The Brain Gene Registry: a data snapshot

Monogenic disorders account for a large proportion of population-attributable risk for neurodevelopmental disabilities. However, the data necessary to infer a causal relationship between a given genetic variant and a particular neurodevelopmental disorder is often lacking. Recognizing this scientific roadblock, 13 Intellectual and Developmental Disabilities Research Centers (IDDRCs) formed a consortium to create the Brain Gene Registry (BGR), a repository pairing clinical genetic data with phenotypic data from participants with variants in putative brain genes. Phenotypic profiles are assembled from the electronic health record (EHR) and a battery of remotely administered standardized assessments collectively referred to as the Rapid Neurobehavioral Assessment Protocol (RNAP), which include cognitive, neurologic, and neuropsychiatric assessments, as well as assessments for attention deficit hyperactivity disorder (ADHD) and autism spectrum disorder (ASD). Co-enrollment of BGR participants in the Clinical Genome Resource's (ClinGen's) GenomeConnect enables display of variant information in ClinVar. The BGR currently contains data on 479 participants who are 55% male, 6% Asian, 6% Black or African American, 76% white, and 12% Hispanic/Latine.
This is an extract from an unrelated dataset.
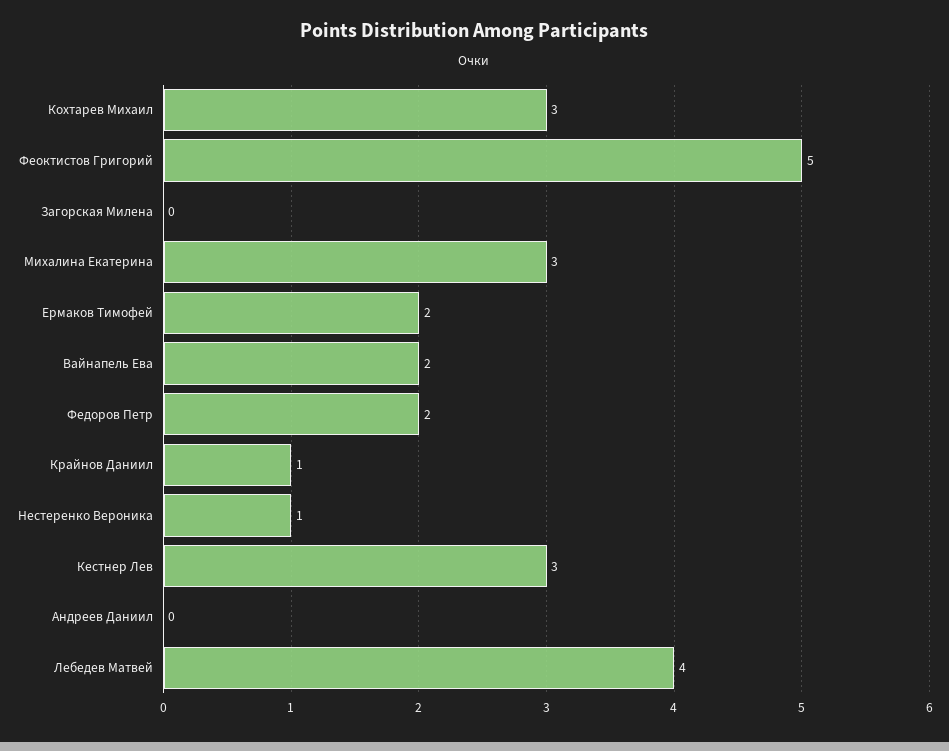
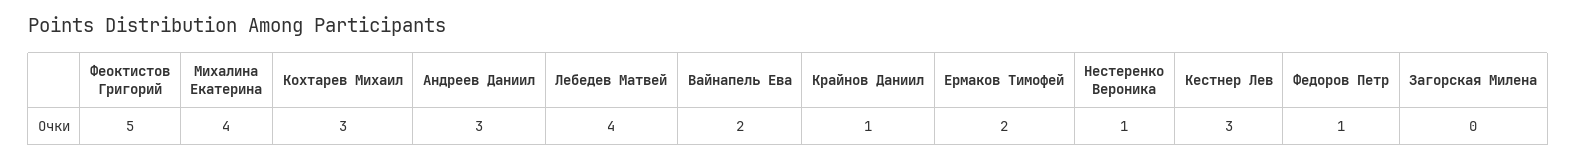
Михалина Екатерина: 3 -> 4
Федоров Петр: 2 -> 1
Андреев Даниил: 0 -> 3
Over 200 genes are represented in the BGR, with 12 or more participants harboring variants in each of these genes: CACNA1A, DNMT3A, SLC6A1, SETD5, and MYT1L. More than 30% of variants are de novo and 43% are classified as variants of uncertain significance (VUSs). Mean standard scores on cognitive or developmental screens are below average for the BGR cohort. EHR data reveal developmental delay as the earliest and most common diagnosis in this sample, followed by speech and language disorders, ASD, and ADHD. BGR data has already been used to accelerate gene-disease validity curation of 36 genes evaluated by ClinGen's BGR Intellectual Disability (ID)-Autism (ASD) Gene Curation Expert Panel. In summary, the BGR is a resource for use by stakeholders interested in advancing translational research for brain genes and continues to recruit participants with clinically reported variants to establish a rich and well-characterized national resource to promote research on neurodevelopmental disorders.